This meal pretty much speaks for itself. We’ve got some Shrimp and some broccoli and we roast it all on a sheet pan! Not a fan broccoli? Asparagus, fresh string beans, mushrooms or tomatoes would also be delicious. Heck, you could even combine a few of these veggies together for a more hearty dinner.
I cooked, ate, cleaned up and was out of the kitchen in 40 minutes. This is truly a fast dinner for those busy weeknights.
- 1lb frozen (or fresh) shrimp – thawed, I highly recomend the Red Argintina Shrimp from Trader Joes. I keep several bags in my freezer.

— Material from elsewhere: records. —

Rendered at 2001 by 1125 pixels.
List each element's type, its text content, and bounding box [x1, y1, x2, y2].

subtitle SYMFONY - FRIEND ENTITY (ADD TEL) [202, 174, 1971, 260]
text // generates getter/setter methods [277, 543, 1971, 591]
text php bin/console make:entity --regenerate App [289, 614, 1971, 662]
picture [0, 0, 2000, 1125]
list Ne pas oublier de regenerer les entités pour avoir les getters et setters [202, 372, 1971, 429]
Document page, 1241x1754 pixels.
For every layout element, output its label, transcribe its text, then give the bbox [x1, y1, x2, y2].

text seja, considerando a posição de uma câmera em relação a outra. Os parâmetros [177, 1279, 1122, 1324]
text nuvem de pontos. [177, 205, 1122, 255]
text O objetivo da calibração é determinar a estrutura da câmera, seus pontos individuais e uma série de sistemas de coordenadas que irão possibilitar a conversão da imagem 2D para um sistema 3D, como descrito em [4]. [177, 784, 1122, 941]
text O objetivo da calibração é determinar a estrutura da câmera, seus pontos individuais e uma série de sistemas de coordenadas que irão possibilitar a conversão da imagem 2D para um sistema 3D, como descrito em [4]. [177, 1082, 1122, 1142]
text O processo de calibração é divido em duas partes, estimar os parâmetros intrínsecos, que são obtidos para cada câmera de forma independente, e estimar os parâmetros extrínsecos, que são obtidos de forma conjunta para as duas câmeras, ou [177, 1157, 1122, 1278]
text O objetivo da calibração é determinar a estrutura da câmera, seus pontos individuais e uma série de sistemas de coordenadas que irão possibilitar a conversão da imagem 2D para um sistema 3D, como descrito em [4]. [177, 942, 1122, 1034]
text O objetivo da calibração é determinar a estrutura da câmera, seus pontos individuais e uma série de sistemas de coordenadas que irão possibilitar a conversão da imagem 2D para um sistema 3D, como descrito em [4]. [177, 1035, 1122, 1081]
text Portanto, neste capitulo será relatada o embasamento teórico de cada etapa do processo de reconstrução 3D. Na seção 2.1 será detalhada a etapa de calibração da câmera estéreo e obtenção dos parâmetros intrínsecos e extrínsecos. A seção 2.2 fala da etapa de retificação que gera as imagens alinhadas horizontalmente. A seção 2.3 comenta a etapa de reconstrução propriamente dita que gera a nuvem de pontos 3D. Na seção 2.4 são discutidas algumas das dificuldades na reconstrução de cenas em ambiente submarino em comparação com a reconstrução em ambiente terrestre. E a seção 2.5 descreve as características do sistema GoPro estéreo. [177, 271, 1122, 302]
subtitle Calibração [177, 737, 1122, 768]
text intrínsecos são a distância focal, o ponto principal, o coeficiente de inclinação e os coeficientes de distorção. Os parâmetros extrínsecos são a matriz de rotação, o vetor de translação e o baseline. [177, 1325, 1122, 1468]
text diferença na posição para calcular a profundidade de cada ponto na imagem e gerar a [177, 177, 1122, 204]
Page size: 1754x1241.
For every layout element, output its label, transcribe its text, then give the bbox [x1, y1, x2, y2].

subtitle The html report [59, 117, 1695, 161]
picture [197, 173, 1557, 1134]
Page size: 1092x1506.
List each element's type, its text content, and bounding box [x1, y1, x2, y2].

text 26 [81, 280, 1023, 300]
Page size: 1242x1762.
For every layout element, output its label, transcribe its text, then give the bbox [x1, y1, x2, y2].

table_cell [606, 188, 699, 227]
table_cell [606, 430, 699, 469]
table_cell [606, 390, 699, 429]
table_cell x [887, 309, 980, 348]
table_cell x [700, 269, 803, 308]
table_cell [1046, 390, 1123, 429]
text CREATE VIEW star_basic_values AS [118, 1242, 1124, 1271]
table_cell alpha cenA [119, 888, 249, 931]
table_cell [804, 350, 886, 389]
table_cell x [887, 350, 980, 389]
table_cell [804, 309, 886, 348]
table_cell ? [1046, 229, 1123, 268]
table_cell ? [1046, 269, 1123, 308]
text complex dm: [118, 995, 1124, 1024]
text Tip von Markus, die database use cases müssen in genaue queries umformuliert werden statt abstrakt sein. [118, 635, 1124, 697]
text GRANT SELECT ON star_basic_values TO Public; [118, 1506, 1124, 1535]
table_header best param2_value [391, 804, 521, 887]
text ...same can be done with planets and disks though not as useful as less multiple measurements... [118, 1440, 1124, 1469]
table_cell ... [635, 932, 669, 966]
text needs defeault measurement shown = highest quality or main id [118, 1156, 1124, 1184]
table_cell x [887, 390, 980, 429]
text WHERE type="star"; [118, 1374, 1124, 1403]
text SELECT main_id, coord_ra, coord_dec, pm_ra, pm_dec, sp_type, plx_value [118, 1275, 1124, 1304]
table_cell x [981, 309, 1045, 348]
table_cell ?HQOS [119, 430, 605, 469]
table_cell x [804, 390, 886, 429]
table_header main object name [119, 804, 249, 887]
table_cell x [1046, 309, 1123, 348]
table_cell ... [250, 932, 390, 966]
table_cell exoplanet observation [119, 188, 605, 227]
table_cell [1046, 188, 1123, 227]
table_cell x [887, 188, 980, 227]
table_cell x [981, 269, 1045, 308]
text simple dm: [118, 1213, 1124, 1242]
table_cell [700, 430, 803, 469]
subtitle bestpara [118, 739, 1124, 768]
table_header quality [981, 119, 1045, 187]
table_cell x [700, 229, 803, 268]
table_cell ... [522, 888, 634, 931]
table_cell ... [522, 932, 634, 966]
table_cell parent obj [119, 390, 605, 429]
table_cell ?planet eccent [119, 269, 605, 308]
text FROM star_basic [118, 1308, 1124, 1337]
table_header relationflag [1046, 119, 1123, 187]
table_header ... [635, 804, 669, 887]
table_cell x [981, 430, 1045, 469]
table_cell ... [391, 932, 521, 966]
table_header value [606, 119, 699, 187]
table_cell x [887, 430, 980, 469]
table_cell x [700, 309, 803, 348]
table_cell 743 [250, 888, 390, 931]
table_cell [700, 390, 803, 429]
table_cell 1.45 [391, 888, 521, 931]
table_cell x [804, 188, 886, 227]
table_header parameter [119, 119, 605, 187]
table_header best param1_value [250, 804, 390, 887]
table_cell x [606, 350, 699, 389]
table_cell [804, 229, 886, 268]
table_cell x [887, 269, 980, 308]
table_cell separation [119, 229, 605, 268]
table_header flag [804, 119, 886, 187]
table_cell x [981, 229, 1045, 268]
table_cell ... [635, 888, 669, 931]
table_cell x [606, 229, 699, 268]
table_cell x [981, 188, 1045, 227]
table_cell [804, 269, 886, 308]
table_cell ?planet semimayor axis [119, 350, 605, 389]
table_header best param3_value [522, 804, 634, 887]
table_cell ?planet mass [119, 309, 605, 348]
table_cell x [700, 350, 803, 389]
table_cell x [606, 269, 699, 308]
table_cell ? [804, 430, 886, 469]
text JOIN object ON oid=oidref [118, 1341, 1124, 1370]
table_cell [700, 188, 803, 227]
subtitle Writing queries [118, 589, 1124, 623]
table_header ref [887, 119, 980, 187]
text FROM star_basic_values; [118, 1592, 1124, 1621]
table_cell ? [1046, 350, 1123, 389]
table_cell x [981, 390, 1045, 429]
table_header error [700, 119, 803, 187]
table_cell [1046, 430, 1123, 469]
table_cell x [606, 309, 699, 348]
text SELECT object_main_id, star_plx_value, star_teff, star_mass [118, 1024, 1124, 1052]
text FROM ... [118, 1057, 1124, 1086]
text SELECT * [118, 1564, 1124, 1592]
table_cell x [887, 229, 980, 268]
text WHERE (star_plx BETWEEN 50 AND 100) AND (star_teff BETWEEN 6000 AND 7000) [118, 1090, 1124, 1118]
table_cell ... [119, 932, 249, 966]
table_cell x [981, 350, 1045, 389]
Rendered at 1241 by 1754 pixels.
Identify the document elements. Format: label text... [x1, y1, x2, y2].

- 3 cups chopped broccoli – for this meal I used the pre-chopped bag of broccoli, helps save time
- Seasonings – I used a combo of 1/2 tablespoon Old Bay, a sprinkle of garlic powder and a little salt and pepper.
- 1/2 cup shaved Parmesan – optional
- Olive Oil
- Lemon wedges
Pre heat overn to 400F
- Line a rimmed baking sheet with foil. Not necessary but makes clean up faster.
- Place broccoli on baking sheet and drizzle with olive oil, salt and pepper. Toss to combine.
- Roast for 10 minutes 9or until brocolli starts to brown on the edges) and remove from oven. Slide the broccoli over to one side of the pan.
- While the brocolli is roasting toss the thawed shrimp in olive oil and the seasonings of your choice. Then place the shrimp on the other side of the pan and roast 5 minutes, flipping half way thru.
- Plate the shrmp and broccoli, squeeze a little lemon on the shrimp and sprinkle broccoli with Parmesan cheese.
If your family likes a little more hearty meal you could serve this over rice, farro or cauli-rice.